*** Opening Data in this exercise ***
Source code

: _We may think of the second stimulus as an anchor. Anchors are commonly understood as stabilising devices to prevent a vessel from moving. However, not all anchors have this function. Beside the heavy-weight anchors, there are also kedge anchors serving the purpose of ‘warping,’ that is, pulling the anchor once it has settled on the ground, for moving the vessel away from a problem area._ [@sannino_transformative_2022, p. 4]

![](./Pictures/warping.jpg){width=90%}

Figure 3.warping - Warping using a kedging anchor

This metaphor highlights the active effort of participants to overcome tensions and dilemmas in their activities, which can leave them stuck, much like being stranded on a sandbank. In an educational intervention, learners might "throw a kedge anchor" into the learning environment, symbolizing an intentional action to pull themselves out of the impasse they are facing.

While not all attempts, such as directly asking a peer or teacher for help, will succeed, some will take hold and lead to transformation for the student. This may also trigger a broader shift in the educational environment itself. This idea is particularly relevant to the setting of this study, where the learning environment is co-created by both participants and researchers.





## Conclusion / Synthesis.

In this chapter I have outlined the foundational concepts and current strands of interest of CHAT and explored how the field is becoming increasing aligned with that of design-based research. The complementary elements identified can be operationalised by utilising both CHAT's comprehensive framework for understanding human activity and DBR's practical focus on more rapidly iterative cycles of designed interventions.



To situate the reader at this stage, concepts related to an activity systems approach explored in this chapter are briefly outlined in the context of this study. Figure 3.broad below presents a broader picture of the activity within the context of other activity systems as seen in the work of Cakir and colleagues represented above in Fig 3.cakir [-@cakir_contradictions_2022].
*** Closing Data in this exercise ***
* [Required action] Which lines above hold the string "anchor"? Please copy all of them.

* [Response to the task]
: _We may think of the second stimulus as an anchor. Anchors are commonly understood as stabilising devices to prevent a vessel from moving. However, not all anchors have this function. Beside the heavy-weight anchors, there are also kedge anchors serving the purpose of ‘warping,’ that is, pulling the anchor once it has settled on the ground, for moving the vessel away from a problem area._ [@sannino_transformative_2022, p. 4]
Figure 3.warping - Warping using a kedging anchor
This metaphor highlights the active effort of participants to overcome tensions and dilemmas in their activities, which can leave them stuck, much like being stranded on a sandbank. In an educational intervention, learners might "throw a kedge anchor" into the learning environment, symbolizing an intentional action to pull themselves out of the impasse they are facing.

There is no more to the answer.